[Records from a collection]
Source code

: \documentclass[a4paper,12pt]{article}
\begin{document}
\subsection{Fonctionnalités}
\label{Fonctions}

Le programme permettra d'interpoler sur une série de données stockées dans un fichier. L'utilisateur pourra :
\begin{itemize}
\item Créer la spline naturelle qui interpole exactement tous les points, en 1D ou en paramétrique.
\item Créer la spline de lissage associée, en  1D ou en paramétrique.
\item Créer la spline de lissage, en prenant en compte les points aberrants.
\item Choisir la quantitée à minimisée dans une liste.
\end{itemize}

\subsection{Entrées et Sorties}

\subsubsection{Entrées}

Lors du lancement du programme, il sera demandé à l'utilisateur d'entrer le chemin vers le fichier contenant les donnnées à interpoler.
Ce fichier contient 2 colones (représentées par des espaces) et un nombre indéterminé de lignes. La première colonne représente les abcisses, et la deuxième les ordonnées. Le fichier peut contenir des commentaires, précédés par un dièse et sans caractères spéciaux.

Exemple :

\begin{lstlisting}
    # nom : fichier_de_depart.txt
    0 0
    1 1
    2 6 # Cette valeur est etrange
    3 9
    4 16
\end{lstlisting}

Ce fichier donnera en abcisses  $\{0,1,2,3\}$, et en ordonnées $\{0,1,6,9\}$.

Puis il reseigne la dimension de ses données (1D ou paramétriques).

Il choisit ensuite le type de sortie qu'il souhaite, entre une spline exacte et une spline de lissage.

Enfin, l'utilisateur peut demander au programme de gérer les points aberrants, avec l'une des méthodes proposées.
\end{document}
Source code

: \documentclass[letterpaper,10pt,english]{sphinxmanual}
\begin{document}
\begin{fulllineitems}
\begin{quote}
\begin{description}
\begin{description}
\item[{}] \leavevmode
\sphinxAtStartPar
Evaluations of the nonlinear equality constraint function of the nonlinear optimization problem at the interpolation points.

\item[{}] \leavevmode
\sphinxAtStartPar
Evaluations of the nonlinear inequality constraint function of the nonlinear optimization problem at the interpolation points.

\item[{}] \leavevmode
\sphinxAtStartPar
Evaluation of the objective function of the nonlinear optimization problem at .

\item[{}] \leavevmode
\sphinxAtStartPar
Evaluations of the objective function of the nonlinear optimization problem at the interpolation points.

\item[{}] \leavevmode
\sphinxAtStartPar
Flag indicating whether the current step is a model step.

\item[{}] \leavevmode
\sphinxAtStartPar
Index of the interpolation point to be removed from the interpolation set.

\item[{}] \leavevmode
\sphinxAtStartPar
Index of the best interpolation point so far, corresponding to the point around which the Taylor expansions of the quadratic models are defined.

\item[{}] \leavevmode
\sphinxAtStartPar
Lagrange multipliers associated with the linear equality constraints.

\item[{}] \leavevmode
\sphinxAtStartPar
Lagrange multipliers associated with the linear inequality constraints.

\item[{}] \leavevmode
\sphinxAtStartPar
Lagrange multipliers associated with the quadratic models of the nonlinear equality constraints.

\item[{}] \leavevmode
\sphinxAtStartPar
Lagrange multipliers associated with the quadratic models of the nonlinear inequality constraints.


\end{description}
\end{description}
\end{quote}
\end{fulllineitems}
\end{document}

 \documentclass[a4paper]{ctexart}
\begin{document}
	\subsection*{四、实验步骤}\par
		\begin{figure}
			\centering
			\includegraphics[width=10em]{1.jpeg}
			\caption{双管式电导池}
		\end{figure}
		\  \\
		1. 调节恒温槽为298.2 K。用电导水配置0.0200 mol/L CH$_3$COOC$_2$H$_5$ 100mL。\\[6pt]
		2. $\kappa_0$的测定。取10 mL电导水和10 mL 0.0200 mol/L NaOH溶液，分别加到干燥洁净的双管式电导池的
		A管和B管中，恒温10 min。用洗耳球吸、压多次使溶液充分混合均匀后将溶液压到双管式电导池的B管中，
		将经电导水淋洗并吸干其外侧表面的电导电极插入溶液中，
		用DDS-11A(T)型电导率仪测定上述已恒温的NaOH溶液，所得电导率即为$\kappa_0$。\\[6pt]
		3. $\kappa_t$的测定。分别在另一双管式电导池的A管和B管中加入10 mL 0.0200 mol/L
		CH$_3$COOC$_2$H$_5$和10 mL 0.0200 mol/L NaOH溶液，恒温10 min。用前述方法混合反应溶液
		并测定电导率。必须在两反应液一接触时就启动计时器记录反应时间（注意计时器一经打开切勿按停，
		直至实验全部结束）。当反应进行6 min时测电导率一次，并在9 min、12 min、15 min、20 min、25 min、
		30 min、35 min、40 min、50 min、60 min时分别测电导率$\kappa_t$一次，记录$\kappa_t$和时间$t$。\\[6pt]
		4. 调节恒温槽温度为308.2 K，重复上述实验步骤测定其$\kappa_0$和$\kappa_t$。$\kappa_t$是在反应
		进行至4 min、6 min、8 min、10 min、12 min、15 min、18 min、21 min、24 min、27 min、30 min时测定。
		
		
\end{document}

---

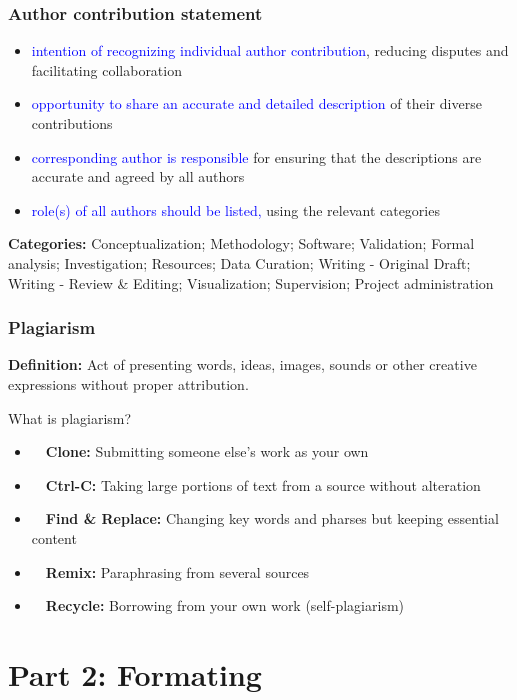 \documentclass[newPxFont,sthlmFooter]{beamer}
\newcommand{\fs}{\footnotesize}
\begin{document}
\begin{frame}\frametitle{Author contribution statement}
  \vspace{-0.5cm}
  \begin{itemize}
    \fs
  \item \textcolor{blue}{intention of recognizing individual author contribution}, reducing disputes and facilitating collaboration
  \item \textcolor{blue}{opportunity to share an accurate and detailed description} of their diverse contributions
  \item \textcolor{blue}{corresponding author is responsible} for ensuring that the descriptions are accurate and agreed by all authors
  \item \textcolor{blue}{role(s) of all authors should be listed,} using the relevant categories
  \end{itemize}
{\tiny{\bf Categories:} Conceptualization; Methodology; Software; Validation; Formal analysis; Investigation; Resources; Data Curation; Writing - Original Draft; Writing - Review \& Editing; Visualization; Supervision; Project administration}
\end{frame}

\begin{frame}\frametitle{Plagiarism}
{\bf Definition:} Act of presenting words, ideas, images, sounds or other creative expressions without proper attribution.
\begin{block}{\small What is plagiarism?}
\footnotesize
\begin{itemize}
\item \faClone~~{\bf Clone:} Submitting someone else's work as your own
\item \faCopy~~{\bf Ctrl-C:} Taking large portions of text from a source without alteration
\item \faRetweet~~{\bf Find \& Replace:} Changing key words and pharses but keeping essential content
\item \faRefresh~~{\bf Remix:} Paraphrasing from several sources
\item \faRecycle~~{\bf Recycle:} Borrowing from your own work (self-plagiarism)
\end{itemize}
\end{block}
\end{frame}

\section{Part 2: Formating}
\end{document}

**What to produce**.
Could you find every line in the records above that contains the word "Entrées" and copy it?

**Reply to the task**.
\subsection{Entrées et Sorties}
\subsubsection{Entrées}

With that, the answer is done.